The single classroom was in an abandoned cement-block church on the one road in town. It no longer had doors or windows. There were desks and a blackboard but nothing else. The occasional chicken wandered in.

Mr. Inyang, the only other teacher, lived in a rented room near the school. A soft-spoken man, he was near my height of five seven, with a wiry build. And like me, he was a novice Yoruba speaker. He taught math and science, while I taught English language, literature, and history. Though he and I spoke often, it was nothing like the camaraderie of the busy and cheerful staff room at the Science School in Lagos.

The men of Ojo were fishermen, plying their wooden craft along the coastline, or boatbuilders. A few were traders. I sometimes passed them on their way to Lagos markets, their bicycles loaded with baskets of the early morning’s catch. Across the road from the school, women wove traditional multicolored raffia mats.

The village chief, the Olojo of Ojo, welcomed me when I visited him to pay my respects and thanked me for teaching his son.
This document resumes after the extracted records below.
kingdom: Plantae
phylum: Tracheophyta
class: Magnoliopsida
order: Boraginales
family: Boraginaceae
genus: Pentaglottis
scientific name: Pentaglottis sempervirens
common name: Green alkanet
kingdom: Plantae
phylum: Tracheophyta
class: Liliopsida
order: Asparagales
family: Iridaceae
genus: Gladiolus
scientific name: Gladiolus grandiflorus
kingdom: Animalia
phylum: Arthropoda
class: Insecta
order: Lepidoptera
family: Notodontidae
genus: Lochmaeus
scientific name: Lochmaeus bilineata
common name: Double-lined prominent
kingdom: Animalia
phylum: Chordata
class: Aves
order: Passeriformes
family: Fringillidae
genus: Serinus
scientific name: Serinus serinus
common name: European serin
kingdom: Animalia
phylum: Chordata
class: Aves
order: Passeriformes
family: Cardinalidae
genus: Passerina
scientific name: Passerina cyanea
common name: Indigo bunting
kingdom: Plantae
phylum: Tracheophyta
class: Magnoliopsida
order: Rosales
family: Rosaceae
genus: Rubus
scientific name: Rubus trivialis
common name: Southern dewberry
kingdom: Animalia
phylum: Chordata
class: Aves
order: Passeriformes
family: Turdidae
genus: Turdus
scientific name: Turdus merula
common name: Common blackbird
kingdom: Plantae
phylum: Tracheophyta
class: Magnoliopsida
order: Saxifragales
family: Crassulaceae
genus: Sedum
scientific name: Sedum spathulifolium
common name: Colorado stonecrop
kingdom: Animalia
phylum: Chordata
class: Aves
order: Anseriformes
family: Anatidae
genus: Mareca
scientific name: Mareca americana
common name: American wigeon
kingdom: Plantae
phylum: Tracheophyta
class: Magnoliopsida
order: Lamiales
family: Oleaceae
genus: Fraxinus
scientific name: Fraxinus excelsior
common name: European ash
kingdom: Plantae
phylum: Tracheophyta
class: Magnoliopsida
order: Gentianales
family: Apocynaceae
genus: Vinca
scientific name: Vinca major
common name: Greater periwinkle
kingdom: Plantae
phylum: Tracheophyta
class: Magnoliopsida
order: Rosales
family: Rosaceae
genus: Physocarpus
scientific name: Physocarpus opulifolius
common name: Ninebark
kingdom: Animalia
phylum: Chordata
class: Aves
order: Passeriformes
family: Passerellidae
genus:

Rasaki was a pleasant but not very studious pupil. Like the other children, he barely spoke for the first few weeks. As I learned the children’s names, they became less shy and responded to my casual manner, so different from Mr. Inyang’s formal instruction and Mr. Cardoso’s angry tirades.

My days were full, and my nights became ever more exciting. Fred introduced me to Kakadu, a lively nightclub where the trumpeter Victor Olaiya led his band in highlife. This music, popular all over West Africa, could be fast or slow. But it always had a strong beat that made me want to dance all night. I learned to copy the swaying hips of the Nigerian women. When other volunteers came to Lagos, I took them to Kakadu, where we danced with abandon to the sensual music.

By Thanksgiving, I had begun spending occasional nights with Fred at his flat. I didn’t let on that he was my first sexual partner. I had the impression he didn’t want to know, so I played along, staying lighthearted about our relationship. His attitude, I realized, was another one of the Nigerian customs he had adopted, and it suited me.

I spent my first Nigerian Christmas in Fred’s apartment, sick with malaria. His steward prepared a lovely Christmas lunch, but it was all I could do to sit at the table for a few minutes before heading back to bed. Fred dosed me with Nivaquine, and I slept for most of Christmas afternoon.

He urged me to phone my parents. I called late in the afternoon, around noon in the United States, and assured them all was fine. I didn’t mention the malaria or that I was sleeping with the man whose phone I was using.